Today is what would have been Sir Charles Spencer Chaplin's, KBE, better known as Charlie Chaplin, 122 birthday. In 1903 Chaplin got a role as Billy a page boy in William Gillette's "Sherlock Holmes" starring H.A. Saintsbury, who took Chaplin under his wing and manage his talents. In 1905 Gillette came to England to debut his new play "Clarice" but it was a flop. So as a joke on the British press he instead did a one-act curtain-raiser "The Painful Predicament of Sherlock Holmes" with Charlie Chaplin as Billy the pageboy. When "Sherlock Holmes" replaced "Clarice" Chaplin was kept until the end. During this time , Gillette coached Chaplin in his restrained style. Chaplin made a tour of America from 1910-1912 ( just think 100 years ago at this time, he was in this country for the first time) courtesy of the Fred Carno troupe. When he got back to England Chaplin only stayed 5 months and the came back to the U.S.for a second tour. it was during this time that his act was seen by Mack Sennett, Fatty Arbuckle Minta Durfee and Mable Normand. Bennette, who owned Keystone Film Company, hired Chaplin. The first film " Making a Living" was considered by many not to be good. This is mainly due to Chaplin's initial difficulty adjusting to film acting, but Normand was able to confidence Bennette to give Chaplin another chance. mack Sennette didn't warm up to Chaplin at first and Chaplin believed he was going to be canned because Sennette and Normand had a fight. Instead Chaplin went onto become one of Keystone's biggest stars. Making his debut as "The Tramp" in 1914 in the movie "Kid Auto Races At Venice"

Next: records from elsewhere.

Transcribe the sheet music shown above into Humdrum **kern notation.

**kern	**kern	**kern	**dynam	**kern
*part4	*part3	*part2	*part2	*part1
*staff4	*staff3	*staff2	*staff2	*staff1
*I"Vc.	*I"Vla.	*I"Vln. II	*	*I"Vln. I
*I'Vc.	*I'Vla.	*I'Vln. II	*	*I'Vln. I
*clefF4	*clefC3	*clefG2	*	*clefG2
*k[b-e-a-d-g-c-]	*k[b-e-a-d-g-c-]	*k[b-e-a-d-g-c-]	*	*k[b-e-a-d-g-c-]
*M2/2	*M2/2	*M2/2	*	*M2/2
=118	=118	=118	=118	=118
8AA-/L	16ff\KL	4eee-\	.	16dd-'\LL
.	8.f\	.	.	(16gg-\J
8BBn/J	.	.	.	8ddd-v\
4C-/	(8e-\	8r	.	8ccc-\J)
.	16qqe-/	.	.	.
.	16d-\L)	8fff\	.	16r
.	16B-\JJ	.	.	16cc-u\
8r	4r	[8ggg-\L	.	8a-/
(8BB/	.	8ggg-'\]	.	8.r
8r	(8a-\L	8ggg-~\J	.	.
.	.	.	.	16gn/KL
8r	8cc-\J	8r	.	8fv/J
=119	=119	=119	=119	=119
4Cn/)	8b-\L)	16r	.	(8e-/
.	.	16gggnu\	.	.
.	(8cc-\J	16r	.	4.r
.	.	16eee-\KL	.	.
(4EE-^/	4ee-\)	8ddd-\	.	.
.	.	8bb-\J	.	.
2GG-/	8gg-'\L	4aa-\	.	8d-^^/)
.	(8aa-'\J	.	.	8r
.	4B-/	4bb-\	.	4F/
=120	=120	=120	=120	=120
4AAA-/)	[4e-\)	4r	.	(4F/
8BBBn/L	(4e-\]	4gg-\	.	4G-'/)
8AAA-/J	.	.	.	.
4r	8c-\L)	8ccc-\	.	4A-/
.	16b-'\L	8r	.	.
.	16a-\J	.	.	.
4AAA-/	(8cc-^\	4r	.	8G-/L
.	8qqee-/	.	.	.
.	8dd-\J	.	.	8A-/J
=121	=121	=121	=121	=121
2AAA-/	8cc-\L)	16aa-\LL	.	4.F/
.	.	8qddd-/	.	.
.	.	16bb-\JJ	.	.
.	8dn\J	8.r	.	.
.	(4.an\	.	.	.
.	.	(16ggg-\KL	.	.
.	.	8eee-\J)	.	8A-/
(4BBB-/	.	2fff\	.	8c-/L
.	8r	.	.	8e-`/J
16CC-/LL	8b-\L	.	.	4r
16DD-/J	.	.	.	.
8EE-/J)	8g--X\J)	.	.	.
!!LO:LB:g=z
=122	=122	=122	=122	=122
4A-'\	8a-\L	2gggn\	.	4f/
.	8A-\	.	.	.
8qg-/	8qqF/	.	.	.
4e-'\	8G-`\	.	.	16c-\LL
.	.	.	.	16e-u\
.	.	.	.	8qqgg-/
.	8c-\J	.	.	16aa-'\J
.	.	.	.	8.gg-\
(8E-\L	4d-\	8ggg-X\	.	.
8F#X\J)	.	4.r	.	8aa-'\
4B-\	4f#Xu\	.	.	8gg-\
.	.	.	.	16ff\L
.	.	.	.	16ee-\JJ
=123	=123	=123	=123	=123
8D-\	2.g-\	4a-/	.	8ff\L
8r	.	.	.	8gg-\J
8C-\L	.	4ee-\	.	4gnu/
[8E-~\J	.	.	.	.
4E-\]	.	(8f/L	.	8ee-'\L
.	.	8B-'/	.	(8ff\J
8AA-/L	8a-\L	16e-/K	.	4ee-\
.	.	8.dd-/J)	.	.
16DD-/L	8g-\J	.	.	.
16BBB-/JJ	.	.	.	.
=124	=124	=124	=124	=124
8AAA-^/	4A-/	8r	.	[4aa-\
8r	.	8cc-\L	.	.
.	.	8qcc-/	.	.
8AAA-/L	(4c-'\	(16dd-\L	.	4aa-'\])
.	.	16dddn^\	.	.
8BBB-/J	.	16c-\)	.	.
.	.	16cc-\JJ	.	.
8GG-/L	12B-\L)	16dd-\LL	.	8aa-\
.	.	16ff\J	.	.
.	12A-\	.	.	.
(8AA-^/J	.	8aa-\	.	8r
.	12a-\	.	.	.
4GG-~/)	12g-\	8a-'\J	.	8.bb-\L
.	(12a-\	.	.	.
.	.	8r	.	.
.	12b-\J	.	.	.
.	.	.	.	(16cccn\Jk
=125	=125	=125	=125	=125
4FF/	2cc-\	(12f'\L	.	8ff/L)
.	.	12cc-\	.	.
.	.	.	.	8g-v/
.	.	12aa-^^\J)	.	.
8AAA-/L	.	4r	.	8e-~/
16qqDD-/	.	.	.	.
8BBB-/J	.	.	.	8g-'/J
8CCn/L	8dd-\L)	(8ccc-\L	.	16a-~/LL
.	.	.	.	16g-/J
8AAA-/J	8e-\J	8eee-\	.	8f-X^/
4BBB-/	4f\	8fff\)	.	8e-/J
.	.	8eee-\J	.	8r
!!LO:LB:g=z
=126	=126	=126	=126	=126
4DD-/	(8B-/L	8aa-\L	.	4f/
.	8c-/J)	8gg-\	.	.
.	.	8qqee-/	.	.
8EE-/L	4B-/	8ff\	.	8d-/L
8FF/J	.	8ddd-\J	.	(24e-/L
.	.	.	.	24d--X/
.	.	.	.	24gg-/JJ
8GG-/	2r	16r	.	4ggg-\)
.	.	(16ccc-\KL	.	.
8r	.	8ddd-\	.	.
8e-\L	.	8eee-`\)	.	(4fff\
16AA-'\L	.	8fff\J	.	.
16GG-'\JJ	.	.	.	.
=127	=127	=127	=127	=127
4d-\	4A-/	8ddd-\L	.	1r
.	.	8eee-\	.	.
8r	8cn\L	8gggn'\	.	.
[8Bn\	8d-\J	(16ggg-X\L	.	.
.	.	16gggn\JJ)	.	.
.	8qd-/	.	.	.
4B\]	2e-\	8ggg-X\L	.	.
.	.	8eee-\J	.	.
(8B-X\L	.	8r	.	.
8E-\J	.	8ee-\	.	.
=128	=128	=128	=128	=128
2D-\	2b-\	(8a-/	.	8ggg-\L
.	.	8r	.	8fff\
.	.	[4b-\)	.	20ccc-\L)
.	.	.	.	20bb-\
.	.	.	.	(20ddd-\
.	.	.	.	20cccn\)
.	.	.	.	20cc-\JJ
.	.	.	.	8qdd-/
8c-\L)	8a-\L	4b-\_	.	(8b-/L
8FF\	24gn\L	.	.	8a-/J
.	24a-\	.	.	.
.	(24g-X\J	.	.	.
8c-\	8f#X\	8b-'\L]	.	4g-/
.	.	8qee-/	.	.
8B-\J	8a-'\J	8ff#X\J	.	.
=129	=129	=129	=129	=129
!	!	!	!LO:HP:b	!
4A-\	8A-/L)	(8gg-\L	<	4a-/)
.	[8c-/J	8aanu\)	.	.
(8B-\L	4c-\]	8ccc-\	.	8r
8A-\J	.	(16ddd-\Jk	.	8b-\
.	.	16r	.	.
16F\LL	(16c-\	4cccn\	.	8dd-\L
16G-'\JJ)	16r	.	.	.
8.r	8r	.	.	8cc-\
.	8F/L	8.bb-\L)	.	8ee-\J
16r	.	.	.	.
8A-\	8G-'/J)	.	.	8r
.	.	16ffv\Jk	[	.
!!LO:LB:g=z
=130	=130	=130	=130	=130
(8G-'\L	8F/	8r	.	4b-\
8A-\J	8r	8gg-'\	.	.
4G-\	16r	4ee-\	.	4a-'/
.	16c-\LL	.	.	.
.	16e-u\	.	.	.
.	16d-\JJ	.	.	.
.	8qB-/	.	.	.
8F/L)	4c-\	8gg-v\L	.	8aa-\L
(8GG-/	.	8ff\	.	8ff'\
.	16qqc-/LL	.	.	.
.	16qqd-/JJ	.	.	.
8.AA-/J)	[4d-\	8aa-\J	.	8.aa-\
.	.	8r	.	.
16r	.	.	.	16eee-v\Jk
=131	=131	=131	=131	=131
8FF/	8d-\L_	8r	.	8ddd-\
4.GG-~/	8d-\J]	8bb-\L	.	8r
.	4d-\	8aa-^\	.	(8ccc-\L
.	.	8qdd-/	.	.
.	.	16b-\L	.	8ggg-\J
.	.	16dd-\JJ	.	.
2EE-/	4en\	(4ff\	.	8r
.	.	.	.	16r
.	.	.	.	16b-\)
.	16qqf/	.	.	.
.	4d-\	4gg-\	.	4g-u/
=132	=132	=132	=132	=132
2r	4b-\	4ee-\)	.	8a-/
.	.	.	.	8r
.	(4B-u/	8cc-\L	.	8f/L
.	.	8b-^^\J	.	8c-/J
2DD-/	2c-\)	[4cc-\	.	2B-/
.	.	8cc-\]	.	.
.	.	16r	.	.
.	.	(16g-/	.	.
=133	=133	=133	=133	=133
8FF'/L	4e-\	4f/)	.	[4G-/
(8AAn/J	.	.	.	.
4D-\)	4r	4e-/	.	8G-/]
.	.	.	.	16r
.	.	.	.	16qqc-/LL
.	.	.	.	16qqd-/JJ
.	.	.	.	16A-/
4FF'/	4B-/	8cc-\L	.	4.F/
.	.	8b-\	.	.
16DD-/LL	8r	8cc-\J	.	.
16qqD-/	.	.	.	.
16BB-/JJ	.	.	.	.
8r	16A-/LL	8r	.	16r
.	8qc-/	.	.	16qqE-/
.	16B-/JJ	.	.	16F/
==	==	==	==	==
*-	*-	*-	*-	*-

So this is how Charlie Chaplin started in this country in the film industry. But even though he is what I consider to be the King of the Silent Films my favorite movie he did is actually a talkie, 1940 "The Great Dictator"
This is because it points out what, at the time, American movie system not want to see... Hitler's hatred of the Jews. At the time America had a neutral relationship with Germany and didn't want to think or believe or maybe even care that anything like this was happening. But the movie became a hit with American audiences and it became Chaplin's highest grossing film. In 1997 it was selected for preservation by the National Film Registry by the Library of Congress and in 2000 it was listed at #37 on AFI's 100Years...100 Laughs list.